Most Tunisians do not favor abolishing article 230, which criminalizes sodomy and lesbianism, says Baabou. Rather than trying to change public opinion, Baabou favors mobilizing civil society. So in January, Damj helped launch the Collective for Individual Liberties, an umbrella group of 30 Tunisian and international rights associations, including mainstream human rights and women’s rights groups. Abolishing article 230 figures prominently in the collective’s platform.

They will face stiff opposition. On January 4, a Tunis court, responding to a government complaint, suspended the LGBT association Shams for 30 days, on the grounds that gay rights declarations its president made on TV digressed from the objectives listed in Shams’s bylaws, which are to defend “sexual and gender minorities.”

When Shams was founded last May, Abdellatif Mekki, a prominent parliamentarian and ex-minister of health, urged its dissolution. “The Tunisian people had a revolution for freedom and so that every individual could enjoy his rights…not to found an associations to defend gays…. Homosexuals…should be punished as the law provides, because this kind of individual behavior is dangerous for society,” he said.
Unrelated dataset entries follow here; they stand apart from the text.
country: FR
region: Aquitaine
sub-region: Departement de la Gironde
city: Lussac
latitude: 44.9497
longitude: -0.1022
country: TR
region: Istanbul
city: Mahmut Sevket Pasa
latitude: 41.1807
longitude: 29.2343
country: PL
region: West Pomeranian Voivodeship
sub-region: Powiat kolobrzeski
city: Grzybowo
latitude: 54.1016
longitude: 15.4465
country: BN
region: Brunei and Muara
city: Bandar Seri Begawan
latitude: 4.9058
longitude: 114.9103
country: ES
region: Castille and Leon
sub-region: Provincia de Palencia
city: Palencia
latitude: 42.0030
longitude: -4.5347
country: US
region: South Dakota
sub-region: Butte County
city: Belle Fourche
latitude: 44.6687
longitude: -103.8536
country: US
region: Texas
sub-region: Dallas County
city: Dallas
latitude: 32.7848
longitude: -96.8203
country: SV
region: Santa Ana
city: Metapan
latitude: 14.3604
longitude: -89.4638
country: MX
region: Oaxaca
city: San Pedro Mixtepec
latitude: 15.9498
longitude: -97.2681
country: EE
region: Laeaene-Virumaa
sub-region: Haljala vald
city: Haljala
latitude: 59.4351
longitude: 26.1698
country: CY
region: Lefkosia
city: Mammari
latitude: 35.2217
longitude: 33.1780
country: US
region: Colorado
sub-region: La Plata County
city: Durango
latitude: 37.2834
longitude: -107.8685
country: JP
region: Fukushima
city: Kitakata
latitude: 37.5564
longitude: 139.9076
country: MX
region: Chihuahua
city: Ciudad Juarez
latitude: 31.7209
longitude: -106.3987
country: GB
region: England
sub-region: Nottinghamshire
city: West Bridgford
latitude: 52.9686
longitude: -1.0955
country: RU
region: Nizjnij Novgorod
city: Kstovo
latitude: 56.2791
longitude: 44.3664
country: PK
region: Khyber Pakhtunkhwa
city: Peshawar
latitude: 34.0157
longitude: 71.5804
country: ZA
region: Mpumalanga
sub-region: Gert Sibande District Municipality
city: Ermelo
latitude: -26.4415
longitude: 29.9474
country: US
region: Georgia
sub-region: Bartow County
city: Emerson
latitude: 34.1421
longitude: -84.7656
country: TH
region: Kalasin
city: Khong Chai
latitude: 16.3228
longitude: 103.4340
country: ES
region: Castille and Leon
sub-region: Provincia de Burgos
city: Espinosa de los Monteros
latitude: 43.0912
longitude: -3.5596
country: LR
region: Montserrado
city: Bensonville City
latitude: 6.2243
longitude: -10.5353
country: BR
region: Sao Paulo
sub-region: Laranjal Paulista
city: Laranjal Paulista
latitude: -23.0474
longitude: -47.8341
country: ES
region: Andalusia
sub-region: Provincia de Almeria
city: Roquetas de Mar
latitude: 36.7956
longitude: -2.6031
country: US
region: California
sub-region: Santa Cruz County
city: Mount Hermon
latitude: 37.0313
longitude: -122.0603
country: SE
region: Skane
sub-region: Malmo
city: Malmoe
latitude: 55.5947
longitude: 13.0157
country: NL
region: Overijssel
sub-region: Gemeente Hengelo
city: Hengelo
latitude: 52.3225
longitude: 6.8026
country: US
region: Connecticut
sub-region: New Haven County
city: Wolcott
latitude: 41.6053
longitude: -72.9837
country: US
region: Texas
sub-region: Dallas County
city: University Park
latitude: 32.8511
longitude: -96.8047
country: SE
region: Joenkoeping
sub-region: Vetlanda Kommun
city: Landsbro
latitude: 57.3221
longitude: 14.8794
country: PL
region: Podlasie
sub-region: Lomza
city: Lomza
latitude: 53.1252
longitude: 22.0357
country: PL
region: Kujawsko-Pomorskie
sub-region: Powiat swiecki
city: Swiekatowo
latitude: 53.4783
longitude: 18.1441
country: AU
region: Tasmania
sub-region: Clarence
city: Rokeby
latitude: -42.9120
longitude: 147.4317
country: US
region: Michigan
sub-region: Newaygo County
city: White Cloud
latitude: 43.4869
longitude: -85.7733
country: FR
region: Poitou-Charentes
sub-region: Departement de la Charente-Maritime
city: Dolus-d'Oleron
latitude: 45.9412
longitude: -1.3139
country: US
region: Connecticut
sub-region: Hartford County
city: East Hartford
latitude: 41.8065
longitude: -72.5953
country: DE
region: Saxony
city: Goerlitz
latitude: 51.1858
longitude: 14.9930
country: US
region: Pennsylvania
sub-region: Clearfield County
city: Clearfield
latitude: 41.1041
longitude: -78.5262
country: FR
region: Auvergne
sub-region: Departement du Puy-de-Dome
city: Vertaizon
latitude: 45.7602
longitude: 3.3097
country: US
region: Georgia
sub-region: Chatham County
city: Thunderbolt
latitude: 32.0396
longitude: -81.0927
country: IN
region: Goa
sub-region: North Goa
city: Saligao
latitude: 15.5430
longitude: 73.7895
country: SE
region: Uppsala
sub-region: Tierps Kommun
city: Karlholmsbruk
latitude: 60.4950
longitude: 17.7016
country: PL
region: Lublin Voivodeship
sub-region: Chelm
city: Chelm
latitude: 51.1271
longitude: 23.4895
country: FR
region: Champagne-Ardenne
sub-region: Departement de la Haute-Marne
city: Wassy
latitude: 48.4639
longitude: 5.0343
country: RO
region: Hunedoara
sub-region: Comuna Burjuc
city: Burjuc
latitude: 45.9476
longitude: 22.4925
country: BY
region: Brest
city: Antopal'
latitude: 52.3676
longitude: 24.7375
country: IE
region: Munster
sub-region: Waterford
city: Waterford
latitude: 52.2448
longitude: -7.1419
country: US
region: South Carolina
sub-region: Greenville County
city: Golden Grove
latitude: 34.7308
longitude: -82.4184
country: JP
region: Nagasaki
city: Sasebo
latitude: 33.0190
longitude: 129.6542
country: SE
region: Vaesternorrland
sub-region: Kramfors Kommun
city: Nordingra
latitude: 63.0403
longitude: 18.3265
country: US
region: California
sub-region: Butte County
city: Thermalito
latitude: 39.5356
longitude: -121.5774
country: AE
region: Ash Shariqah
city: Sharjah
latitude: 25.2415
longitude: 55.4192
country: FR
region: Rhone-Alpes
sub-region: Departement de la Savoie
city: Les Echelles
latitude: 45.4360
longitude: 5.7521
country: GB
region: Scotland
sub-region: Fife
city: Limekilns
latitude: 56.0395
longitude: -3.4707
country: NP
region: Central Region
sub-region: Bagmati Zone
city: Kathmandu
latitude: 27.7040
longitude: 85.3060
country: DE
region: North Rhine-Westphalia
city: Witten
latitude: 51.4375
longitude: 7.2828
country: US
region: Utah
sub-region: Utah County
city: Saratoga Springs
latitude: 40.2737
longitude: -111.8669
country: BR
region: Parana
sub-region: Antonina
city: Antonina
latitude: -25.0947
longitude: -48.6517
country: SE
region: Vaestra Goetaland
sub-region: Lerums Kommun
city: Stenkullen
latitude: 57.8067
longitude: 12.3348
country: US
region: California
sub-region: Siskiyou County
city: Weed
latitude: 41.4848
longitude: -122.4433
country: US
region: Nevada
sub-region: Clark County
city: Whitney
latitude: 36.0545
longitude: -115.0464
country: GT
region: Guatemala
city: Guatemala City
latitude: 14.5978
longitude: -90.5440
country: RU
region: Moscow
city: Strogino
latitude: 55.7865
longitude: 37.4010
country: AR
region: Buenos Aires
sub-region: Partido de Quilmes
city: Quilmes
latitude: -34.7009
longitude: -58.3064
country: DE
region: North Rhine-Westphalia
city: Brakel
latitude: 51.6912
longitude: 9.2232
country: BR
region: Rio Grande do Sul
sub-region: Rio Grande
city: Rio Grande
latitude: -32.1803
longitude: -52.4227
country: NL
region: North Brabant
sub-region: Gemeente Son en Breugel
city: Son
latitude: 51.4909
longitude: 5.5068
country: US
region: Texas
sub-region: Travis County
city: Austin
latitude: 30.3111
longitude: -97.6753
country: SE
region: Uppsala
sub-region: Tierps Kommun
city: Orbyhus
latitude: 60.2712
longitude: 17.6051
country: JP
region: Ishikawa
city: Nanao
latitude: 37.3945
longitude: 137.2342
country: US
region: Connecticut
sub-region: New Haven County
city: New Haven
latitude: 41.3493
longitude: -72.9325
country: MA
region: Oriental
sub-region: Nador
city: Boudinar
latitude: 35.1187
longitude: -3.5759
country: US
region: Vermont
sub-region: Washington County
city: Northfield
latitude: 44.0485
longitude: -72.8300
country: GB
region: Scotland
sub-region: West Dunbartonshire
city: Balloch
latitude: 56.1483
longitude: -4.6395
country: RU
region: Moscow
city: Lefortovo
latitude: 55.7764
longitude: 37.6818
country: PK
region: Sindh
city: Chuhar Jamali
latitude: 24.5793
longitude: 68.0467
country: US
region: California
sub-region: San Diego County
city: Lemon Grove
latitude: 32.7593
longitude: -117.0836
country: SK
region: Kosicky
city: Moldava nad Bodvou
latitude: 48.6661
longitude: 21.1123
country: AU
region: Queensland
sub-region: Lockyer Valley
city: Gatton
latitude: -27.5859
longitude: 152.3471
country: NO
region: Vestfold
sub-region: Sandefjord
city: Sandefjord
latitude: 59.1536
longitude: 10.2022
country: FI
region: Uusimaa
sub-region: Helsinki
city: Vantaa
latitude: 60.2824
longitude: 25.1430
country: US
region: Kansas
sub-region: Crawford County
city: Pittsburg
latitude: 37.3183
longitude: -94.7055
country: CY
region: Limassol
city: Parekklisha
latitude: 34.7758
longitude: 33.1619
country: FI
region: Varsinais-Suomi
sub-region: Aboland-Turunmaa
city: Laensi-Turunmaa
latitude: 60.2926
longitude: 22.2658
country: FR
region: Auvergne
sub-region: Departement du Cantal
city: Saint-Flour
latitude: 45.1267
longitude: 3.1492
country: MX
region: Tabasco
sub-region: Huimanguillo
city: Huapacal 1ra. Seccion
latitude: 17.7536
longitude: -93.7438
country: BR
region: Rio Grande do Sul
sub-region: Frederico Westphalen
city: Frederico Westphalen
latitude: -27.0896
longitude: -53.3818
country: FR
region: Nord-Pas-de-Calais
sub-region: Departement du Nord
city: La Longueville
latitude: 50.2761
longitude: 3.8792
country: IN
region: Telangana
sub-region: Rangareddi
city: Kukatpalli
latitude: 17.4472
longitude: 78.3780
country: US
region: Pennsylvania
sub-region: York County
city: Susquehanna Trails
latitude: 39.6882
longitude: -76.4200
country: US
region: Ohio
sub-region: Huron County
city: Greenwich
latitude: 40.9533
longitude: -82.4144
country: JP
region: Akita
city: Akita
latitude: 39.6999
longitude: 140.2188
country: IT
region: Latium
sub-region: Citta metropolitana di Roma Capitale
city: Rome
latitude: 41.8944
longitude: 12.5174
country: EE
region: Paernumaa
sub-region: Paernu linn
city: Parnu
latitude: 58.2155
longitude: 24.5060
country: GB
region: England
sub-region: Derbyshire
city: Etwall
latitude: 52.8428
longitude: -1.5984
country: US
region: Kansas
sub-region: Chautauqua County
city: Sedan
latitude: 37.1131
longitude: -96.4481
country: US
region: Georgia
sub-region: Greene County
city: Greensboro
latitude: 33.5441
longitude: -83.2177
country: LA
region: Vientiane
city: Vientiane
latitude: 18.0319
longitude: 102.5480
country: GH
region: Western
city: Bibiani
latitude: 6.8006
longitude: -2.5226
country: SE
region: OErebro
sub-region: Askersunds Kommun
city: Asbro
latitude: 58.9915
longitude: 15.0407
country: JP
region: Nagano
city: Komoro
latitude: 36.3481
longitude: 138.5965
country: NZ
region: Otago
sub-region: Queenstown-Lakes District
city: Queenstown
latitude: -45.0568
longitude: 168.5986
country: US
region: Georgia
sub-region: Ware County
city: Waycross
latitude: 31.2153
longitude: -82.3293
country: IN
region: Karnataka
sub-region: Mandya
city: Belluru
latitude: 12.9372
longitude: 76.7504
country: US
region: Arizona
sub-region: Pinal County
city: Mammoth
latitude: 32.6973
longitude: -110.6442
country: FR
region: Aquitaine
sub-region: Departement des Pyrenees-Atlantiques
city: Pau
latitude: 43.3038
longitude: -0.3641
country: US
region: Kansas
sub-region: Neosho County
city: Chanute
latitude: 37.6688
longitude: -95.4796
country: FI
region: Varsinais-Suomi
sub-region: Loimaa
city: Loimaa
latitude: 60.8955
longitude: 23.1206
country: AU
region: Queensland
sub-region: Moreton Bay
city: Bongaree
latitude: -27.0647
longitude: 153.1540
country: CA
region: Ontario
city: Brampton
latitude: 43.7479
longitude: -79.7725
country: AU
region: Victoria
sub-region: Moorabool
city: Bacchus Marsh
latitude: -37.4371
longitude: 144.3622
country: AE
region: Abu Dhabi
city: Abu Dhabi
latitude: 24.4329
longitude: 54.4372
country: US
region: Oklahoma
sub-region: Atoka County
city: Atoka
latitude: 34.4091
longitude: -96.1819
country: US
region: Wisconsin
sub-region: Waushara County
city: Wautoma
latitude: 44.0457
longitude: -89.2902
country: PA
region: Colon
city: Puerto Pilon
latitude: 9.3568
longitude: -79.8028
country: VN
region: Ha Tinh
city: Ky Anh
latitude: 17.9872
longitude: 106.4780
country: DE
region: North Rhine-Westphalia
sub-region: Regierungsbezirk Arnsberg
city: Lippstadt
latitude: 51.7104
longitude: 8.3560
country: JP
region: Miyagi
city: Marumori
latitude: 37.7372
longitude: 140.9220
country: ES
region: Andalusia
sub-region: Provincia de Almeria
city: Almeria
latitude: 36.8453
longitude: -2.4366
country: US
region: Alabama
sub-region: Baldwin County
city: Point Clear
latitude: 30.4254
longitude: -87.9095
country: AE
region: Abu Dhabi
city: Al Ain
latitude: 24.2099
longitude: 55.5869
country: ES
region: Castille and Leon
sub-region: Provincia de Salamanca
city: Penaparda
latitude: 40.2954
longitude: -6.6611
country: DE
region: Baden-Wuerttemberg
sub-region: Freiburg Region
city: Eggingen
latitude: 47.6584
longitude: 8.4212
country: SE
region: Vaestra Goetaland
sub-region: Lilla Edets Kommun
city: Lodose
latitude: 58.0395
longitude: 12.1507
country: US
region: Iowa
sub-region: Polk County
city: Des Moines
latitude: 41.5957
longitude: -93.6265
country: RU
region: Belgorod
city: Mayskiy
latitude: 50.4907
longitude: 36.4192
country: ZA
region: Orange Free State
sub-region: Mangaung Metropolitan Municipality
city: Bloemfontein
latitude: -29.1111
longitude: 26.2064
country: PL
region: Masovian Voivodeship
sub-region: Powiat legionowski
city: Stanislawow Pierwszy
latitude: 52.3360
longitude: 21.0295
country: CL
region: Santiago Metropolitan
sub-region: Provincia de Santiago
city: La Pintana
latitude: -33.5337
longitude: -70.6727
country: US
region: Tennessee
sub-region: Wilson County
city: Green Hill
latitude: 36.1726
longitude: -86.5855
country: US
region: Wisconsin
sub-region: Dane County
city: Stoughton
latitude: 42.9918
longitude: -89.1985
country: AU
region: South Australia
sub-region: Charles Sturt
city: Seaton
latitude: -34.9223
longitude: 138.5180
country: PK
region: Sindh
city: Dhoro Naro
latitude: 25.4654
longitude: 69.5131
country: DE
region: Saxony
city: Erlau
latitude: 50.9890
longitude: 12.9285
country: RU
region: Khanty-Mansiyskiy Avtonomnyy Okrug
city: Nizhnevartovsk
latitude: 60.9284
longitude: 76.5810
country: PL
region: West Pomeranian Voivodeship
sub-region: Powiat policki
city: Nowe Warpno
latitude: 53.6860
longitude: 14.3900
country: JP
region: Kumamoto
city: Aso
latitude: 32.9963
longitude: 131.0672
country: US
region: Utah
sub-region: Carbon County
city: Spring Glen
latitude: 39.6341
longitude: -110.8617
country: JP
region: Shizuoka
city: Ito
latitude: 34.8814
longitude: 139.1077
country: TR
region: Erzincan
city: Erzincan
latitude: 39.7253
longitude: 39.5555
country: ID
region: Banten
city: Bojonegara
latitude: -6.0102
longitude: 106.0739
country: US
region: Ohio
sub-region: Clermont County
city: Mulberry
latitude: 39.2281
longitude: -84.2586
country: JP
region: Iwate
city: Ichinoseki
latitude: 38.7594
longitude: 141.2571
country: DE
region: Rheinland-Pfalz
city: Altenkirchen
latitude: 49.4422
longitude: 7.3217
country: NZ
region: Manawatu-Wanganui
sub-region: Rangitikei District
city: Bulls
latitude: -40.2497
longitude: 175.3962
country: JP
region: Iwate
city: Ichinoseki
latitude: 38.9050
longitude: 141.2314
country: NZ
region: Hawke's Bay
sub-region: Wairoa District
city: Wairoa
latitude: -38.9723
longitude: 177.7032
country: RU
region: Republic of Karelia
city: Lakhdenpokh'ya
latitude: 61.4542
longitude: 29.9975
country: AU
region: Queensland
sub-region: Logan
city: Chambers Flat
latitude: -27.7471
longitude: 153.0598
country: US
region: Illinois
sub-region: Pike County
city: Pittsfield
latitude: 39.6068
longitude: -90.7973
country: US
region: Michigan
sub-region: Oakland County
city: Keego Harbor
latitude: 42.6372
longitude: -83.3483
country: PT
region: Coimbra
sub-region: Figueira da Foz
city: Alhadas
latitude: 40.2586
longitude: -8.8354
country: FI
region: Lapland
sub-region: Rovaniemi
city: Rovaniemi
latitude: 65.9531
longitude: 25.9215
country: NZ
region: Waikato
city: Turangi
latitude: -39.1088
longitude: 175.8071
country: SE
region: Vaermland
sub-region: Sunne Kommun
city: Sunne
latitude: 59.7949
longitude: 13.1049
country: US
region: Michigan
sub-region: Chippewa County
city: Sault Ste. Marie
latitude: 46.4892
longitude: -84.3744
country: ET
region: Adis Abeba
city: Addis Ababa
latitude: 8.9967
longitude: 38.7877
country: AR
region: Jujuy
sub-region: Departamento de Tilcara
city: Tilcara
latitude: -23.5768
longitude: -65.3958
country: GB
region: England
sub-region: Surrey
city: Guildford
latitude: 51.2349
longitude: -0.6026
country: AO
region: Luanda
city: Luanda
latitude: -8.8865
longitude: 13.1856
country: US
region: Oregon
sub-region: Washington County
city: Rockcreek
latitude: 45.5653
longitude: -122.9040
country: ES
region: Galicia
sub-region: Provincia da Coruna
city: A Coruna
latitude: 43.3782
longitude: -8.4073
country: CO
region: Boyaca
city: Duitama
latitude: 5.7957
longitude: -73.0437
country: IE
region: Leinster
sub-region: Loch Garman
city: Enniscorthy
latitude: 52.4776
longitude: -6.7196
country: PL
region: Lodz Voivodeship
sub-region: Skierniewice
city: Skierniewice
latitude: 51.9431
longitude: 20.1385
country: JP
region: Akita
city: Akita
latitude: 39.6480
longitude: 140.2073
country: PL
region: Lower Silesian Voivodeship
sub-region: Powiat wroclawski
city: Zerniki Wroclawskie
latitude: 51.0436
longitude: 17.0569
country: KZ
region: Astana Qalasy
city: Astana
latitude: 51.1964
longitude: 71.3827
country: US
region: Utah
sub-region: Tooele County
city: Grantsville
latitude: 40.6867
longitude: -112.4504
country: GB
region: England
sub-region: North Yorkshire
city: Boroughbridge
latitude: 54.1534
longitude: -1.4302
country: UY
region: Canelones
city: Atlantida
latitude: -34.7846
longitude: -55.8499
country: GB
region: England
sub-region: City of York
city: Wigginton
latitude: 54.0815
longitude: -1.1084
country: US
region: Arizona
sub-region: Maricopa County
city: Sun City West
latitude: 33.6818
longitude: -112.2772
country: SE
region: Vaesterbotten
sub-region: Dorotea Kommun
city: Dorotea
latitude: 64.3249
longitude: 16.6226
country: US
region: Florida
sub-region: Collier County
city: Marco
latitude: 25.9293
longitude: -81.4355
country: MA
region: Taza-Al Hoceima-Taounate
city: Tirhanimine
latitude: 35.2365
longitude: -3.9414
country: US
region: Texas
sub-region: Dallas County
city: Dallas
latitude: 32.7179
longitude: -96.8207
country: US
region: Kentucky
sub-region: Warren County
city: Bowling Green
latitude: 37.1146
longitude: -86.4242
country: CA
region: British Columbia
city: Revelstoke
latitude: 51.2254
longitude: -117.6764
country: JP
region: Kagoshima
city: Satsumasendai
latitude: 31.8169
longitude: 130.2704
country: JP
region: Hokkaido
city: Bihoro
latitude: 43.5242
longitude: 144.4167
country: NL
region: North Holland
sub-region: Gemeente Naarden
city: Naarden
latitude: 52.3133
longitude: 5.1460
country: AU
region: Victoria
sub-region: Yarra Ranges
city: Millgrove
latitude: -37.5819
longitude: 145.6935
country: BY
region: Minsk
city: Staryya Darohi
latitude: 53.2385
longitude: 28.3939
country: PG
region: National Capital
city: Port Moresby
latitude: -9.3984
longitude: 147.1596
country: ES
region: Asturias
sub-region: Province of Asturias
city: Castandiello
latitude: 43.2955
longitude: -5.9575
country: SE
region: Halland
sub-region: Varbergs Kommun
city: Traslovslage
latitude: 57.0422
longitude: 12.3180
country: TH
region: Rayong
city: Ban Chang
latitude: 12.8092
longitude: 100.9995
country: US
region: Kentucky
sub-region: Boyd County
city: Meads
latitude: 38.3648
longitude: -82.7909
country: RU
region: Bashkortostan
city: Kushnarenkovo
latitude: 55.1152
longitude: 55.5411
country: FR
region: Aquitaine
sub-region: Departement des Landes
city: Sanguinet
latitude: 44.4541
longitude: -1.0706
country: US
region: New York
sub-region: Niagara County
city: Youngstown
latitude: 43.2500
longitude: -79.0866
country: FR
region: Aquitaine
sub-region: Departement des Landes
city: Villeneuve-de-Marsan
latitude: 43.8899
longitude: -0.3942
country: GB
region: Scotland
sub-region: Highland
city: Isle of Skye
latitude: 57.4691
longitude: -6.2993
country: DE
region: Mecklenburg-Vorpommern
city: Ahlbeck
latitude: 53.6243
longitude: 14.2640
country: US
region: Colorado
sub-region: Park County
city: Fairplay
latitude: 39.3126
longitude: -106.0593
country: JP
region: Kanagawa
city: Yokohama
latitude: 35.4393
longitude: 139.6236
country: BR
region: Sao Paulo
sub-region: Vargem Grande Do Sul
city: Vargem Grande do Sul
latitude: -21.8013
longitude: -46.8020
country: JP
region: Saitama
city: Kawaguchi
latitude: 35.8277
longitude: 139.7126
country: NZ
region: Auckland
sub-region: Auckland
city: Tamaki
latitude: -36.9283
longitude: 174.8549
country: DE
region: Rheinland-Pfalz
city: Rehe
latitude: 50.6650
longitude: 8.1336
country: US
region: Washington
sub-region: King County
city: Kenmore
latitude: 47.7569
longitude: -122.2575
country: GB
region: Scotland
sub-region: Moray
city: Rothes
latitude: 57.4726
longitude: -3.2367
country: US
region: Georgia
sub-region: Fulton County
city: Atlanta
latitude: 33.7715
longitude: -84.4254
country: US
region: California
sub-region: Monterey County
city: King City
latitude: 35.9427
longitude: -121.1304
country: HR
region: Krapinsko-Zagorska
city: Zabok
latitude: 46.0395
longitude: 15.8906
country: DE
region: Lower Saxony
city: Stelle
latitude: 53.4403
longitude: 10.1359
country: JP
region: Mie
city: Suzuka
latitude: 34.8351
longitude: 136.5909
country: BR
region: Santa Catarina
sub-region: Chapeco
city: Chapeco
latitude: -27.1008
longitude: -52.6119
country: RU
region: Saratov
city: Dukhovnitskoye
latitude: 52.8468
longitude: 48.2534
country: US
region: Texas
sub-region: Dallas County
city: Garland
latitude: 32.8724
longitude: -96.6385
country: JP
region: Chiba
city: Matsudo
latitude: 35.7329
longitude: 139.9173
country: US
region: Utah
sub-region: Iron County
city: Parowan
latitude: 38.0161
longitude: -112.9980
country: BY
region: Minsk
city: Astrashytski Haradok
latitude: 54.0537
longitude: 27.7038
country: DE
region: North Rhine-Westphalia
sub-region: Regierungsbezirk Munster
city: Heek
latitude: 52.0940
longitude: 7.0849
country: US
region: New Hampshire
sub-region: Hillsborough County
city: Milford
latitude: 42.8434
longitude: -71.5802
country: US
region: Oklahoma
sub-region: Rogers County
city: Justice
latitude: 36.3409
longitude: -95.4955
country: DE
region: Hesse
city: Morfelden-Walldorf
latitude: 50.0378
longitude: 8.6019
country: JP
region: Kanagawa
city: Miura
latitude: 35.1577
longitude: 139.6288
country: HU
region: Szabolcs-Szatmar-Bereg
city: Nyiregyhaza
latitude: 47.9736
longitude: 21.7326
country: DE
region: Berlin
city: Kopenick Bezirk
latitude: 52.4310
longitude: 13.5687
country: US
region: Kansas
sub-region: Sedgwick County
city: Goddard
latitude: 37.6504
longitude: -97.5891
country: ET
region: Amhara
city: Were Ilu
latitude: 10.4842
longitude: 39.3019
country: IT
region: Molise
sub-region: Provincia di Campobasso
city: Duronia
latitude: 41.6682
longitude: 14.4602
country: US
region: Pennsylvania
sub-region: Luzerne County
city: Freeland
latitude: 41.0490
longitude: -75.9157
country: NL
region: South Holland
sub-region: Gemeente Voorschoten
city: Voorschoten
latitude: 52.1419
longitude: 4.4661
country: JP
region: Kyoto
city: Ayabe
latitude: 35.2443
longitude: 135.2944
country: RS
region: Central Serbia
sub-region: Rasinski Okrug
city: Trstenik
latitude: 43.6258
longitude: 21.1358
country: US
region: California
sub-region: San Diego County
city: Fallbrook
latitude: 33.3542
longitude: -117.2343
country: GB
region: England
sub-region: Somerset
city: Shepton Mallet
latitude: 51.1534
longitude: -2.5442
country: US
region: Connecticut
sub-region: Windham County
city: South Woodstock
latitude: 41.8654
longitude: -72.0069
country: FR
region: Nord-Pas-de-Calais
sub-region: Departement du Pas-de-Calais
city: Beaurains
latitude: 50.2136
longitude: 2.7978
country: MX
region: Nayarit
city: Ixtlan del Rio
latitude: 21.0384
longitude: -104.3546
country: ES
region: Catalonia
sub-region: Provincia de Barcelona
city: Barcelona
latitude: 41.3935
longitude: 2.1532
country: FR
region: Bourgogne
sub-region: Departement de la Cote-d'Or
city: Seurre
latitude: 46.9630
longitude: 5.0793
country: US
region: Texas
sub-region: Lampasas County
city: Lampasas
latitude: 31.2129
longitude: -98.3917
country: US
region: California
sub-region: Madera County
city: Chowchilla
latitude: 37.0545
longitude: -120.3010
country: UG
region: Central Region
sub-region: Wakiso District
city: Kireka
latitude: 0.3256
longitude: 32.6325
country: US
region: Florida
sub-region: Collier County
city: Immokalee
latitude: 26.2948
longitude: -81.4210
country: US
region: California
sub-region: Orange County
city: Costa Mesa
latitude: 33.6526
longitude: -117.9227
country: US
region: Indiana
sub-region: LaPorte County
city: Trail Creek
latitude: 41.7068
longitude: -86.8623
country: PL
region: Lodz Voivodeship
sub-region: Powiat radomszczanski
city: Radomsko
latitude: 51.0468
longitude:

Whatever the ultimate fate of Shams, civil society in Tunisia has stoked a debate on sodomy laws that is more public than in neighboring countries. The debate over article 230 comes as civil society groups are challenging other seemingly popular laws such as Law 52, which provides a mandatory year in prison for marijuana consumption, and the Family Code provision by which women inherit only half as much as men do.